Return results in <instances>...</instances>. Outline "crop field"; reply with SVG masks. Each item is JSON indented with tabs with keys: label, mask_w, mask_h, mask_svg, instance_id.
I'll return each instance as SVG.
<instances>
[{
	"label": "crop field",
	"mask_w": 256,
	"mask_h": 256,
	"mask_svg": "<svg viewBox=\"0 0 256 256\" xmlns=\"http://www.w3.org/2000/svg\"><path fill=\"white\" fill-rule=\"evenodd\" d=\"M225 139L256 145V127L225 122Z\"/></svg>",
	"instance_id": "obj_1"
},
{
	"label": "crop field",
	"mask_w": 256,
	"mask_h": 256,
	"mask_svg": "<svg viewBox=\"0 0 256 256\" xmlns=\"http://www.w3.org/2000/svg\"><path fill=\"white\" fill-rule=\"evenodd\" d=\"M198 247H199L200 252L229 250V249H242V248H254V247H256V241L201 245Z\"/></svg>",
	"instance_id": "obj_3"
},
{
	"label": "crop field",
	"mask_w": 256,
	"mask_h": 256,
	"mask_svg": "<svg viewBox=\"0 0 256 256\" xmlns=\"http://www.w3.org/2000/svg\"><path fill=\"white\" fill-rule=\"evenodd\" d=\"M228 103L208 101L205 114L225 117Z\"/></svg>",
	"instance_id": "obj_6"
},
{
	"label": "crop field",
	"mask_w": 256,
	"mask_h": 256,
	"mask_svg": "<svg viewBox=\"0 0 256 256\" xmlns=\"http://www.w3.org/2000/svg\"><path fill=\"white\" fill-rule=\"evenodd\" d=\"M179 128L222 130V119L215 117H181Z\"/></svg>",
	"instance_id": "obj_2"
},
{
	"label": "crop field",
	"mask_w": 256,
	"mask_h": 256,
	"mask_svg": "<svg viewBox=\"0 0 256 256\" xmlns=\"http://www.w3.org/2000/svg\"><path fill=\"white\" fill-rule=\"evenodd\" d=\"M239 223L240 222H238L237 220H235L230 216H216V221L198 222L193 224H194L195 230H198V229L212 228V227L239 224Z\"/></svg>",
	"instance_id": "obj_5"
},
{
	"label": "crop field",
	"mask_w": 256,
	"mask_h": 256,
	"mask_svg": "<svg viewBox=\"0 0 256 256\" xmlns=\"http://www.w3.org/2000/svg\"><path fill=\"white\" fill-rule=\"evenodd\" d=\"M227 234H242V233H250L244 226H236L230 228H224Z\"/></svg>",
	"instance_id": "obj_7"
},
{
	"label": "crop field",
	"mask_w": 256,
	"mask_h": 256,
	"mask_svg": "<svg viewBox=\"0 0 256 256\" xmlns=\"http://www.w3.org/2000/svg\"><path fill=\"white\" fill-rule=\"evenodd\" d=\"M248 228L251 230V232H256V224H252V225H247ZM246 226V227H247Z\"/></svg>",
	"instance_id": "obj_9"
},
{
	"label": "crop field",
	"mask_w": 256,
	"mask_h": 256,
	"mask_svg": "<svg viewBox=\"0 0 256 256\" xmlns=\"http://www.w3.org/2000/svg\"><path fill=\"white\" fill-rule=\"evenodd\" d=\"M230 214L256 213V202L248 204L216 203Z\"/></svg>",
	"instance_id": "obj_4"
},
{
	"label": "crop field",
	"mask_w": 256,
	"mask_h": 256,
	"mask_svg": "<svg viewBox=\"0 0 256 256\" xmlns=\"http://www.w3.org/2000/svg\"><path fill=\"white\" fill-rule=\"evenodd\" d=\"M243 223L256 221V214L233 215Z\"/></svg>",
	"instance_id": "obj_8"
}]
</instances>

* * *

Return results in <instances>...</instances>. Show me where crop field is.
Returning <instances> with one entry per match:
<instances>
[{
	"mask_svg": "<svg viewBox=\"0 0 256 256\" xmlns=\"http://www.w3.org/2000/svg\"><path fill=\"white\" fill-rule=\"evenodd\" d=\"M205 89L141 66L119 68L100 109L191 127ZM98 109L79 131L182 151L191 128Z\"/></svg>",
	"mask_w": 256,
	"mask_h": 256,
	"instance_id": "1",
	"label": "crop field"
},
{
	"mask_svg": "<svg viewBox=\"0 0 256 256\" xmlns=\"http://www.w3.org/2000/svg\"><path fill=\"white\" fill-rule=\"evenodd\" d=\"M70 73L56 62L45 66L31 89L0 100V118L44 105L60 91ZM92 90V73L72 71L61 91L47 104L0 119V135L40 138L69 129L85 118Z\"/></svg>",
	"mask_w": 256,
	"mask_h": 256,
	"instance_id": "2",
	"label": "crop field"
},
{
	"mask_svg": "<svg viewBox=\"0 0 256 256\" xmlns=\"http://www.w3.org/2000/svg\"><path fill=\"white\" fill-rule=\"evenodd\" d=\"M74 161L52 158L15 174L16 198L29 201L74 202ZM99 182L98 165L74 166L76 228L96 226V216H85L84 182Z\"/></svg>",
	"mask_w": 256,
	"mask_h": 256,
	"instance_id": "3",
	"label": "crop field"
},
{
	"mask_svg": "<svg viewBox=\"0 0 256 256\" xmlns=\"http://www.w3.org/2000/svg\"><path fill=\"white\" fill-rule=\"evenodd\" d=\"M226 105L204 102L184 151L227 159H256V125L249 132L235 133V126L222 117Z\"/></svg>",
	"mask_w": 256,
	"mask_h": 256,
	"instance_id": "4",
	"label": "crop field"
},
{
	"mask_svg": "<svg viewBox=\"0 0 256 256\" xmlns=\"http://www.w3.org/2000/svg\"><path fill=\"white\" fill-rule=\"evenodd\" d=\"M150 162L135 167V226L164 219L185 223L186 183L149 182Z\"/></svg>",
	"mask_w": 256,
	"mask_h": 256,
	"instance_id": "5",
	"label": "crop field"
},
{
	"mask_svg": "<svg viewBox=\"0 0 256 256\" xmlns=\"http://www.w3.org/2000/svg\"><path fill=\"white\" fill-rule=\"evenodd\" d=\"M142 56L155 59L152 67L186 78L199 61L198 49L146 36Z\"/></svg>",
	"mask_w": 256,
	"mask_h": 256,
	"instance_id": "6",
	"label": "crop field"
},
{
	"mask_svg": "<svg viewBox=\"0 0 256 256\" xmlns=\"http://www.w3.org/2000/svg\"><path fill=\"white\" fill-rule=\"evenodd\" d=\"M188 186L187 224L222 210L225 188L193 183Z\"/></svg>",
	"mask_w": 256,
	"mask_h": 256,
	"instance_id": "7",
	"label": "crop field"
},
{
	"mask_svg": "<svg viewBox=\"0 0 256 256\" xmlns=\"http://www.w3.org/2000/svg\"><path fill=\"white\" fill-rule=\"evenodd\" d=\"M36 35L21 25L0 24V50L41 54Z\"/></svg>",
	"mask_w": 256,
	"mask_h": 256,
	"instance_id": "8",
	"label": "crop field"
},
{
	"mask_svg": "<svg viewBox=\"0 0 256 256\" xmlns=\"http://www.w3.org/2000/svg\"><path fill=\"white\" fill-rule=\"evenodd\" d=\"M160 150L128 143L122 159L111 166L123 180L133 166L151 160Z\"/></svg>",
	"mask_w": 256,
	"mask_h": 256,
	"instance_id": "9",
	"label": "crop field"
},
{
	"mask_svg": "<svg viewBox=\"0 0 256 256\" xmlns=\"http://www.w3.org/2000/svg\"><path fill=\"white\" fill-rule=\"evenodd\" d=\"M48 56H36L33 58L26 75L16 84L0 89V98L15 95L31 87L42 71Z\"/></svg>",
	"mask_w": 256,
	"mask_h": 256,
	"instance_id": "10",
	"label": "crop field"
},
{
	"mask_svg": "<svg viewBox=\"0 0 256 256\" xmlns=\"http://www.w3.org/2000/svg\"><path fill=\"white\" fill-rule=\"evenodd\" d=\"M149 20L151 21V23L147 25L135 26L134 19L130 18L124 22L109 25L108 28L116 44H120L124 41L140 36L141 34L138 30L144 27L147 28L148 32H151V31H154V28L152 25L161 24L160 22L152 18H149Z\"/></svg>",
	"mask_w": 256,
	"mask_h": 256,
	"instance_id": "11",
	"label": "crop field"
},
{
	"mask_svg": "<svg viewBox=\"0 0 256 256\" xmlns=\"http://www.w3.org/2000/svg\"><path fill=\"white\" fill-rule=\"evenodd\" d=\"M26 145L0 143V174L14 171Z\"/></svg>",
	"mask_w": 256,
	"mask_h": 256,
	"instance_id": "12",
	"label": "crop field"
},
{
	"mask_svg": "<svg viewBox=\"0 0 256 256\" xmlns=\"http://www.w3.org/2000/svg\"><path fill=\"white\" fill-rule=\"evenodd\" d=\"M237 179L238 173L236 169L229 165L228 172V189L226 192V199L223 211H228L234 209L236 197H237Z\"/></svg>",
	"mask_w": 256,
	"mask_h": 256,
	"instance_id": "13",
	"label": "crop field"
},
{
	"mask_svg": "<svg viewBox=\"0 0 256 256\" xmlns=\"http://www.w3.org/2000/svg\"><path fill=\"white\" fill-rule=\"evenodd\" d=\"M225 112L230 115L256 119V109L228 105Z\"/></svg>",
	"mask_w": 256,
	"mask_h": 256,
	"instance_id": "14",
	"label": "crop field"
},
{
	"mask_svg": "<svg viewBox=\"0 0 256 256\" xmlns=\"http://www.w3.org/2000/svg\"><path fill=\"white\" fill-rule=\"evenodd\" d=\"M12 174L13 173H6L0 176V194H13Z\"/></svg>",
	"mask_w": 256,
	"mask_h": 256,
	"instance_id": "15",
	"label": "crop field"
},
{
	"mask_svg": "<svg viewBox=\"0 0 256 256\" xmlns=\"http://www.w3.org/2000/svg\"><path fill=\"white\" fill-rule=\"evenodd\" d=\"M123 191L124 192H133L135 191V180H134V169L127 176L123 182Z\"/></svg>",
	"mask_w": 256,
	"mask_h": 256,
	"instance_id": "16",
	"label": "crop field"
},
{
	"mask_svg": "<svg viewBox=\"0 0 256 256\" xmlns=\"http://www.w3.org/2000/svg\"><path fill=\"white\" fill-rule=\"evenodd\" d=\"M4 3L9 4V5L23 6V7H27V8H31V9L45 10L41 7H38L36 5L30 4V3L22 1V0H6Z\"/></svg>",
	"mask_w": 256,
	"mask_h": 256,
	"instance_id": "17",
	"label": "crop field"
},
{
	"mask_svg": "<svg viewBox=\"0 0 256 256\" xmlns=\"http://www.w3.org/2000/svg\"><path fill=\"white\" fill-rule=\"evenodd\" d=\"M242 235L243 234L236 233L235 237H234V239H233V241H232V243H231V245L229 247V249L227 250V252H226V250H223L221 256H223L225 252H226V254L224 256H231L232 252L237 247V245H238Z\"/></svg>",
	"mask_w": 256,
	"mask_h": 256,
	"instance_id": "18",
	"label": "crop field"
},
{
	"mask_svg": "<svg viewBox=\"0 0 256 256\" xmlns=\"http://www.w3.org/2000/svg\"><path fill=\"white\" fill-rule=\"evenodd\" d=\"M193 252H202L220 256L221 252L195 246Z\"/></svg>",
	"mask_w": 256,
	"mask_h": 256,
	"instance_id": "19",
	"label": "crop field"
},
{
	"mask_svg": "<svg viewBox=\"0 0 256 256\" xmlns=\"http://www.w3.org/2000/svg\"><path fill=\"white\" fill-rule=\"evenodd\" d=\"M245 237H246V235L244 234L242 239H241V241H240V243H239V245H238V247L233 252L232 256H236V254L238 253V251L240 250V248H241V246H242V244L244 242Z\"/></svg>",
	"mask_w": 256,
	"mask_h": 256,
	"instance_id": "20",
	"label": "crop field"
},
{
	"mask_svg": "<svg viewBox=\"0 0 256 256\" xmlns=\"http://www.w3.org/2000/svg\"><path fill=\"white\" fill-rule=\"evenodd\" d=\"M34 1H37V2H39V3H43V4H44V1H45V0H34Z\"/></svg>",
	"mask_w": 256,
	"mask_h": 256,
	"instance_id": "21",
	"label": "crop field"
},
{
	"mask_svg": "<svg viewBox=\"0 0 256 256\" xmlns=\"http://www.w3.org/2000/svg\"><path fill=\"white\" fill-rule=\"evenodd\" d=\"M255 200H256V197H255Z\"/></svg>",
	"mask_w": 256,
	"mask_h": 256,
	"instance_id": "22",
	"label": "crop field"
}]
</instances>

--

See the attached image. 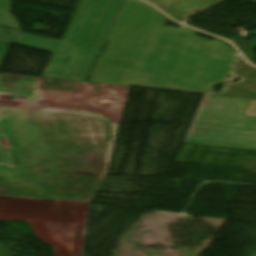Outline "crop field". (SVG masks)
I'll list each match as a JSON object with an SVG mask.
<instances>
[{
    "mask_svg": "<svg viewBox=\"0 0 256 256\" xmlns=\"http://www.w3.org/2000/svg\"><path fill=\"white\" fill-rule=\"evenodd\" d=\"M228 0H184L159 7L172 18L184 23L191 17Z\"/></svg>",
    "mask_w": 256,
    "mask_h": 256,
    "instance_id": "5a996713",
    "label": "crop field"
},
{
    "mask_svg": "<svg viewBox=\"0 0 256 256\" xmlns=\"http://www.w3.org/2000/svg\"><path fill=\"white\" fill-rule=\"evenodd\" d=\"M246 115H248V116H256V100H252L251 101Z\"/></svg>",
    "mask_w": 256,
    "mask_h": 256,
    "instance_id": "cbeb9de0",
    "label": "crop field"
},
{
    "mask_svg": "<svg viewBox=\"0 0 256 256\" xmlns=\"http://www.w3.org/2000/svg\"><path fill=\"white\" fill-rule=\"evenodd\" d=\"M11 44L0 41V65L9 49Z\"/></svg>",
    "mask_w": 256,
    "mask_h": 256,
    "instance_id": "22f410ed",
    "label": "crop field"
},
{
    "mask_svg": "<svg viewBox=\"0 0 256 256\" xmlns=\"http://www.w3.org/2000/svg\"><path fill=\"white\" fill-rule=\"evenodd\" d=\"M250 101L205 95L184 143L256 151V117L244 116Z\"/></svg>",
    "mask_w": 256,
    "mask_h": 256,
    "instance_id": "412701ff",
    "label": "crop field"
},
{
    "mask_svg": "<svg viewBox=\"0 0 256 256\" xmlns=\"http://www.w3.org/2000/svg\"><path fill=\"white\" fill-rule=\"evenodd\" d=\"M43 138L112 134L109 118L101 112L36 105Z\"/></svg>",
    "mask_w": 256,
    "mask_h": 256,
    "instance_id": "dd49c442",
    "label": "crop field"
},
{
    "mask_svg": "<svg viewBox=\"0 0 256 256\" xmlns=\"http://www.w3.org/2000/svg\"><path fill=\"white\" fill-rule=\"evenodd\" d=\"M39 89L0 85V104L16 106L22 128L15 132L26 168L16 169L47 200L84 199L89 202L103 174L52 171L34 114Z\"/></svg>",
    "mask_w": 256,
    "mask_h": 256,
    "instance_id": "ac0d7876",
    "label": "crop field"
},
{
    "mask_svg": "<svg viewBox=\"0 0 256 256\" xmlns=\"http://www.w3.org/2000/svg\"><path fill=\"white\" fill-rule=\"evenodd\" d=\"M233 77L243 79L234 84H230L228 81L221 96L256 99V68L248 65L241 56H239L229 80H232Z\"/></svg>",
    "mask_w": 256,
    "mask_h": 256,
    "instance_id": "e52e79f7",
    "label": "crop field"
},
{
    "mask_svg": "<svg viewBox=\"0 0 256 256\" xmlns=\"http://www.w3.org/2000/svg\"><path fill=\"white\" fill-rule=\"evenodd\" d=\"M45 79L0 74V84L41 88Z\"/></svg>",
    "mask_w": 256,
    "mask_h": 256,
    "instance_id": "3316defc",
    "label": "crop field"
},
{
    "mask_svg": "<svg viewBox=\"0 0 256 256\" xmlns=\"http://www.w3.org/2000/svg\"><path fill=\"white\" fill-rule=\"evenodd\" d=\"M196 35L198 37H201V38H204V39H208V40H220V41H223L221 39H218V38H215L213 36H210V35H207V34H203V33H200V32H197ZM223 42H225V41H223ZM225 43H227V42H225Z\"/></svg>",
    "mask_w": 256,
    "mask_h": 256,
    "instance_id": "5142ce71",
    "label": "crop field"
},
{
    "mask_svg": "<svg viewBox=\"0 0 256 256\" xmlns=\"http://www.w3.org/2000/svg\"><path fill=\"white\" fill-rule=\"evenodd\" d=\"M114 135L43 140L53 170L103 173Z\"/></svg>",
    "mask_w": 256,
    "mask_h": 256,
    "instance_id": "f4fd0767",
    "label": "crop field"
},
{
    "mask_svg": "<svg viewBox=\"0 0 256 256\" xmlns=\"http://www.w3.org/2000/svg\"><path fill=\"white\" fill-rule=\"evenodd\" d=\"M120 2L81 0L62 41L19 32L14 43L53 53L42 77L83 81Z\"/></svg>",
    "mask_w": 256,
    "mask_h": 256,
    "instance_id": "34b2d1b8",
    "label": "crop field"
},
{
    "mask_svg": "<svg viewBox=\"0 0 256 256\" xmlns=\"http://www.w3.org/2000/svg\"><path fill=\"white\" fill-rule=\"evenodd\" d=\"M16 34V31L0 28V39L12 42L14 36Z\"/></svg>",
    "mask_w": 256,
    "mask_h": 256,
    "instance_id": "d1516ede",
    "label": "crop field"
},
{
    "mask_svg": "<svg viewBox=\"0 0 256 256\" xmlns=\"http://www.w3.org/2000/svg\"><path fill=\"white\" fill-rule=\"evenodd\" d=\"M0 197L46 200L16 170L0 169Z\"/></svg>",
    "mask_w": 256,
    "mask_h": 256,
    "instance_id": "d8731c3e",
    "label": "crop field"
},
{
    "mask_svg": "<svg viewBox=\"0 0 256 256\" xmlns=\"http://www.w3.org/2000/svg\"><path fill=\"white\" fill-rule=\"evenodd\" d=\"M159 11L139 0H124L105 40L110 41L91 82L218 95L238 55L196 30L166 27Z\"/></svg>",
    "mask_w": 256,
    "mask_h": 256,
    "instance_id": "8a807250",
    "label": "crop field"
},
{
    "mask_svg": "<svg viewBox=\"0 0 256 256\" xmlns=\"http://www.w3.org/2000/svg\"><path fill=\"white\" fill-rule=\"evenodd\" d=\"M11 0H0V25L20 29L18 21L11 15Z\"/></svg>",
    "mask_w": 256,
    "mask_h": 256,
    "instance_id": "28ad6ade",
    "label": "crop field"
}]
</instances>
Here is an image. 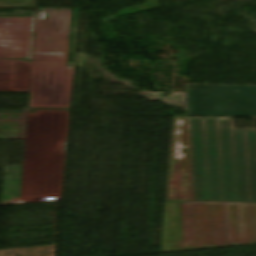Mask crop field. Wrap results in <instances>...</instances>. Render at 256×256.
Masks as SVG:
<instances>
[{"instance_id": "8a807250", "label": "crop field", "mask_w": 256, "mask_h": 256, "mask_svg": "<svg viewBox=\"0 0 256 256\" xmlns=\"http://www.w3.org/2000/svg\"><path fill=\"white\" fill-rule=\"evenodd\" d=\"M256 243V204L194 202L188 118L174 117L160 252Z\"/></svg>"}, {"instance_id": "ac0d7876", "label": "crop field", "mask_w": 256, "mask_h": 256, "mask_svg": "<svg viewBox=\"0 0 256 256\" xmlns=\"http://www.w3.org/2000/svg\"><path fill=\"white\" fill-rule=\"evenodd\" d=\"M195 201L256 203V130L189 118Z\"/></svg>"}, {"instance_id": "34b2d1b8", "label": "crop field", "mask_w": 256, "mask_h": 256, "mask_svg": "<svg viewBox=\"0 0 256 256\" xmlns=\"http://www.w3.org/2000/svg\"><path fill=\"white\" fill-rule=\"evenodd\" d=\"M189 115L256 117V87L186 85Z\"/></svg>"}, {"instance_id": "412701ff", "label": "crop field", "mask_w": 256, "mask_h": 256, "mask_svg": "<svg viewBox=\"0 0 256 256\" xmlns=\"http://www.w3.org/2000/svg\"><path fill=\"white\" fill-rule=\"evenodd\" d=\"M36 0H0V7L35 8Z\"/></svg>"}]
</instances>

Exercise prompt:
Pick out every line of the listing that contains the word "with" and copy each one in full. Case counts.

Task output:
Return results in <instances>...</instances>. Outline "crop field"; reply with SVG masks. Each item is JSON indented with tabs with keys: label, mask_w, mask_h, mask_svg, instance_id.
Returning <instances> with one entry per match:
I'll list each match as a JSON object with an SVG mask.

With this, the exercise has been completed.